Take the listing below and print exactly the lines starting at the line containing "I. General Statement of Purpose" and ending at the line containing "II. Composition", both ends included, and no others.
--- DATA SHOWN Enclosed Below ---
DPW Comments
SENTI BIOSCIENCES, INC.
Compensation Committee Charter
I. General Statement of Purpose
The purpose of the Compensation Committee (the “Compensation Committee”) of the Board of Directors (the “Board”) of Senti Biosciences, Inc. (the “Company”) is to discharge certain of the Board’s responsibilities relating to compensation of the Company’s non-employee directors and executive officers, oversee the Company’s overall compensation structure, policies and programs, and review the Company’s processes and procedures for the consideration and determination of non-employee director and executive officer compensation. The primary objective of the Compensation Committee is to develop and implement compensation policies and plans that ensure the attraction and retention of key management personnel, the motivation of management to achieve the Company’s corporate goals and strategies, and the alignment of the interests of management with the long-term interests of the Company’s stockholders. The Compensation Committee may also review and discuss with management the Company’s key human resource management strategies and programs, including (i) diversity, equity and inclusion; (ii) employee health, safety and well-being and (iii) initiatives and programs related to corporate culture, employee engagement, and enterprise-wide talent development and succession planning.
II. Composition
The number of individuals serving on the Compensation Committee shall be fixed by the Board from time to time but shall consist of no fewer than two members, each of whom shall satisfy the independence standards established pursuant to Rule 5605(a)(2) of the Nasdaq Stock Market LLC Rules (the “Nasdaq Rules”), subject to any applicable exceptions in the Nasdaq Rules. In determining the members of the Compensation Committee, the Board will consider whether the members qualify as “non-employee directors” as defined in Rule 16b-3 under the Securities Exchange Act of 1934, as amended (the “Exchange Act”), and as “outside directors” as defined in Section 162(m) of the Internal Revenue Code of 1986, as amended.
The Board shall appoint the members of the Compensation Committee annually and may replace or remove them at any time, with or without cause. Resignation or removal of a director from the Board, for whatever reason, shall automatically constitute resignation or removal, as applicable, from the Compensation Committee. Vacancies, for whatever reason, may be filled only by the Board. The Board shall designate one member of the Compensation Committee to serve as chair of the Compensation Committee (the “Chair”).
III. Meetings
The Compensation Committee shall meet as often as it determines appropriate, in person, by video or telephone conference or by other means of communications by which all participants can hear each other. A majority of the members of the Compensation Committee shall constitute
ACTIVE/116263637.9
--- End of Enclosed DATA SHOWN ---
**ANSWER TO THIS PROBLEM:**
I. General Statement of Purpose
The purpose of the Compensation Committee (the “Compensation Committee”) of the Board of Directors (the “Board”) of Senti Biosciences, Inc. (the “Company”) is to discharge certain of the Board’s responsibilities relating to compensation of the Company’s non-employee directors and executive officers, oversee the Company’s overall compensation structure, policies and programs, and review the Company’s processes and procedures for the consideration and determination of non-employee director and executive officer compensation. The primary objective of the Compensation Committee is to develop and implement compensation policies and plans that ensure the attraction and retention of key management personnel, the motivation of management to achieve the Company’s corporate goals and strategies, and the alignment of the interests of management with the long-term interests of the Company’s stockholders. The Compensation Committee may also review and discuss with management the Company’s key human resource management strategies and programs, including (i) diversity, equity and inclusion; (ii) employee health, safety and well-being and (iii) initiatives and programs related to corporate culture, employee engagement, and enterprise-wide talent development and succession planning.
II. Composition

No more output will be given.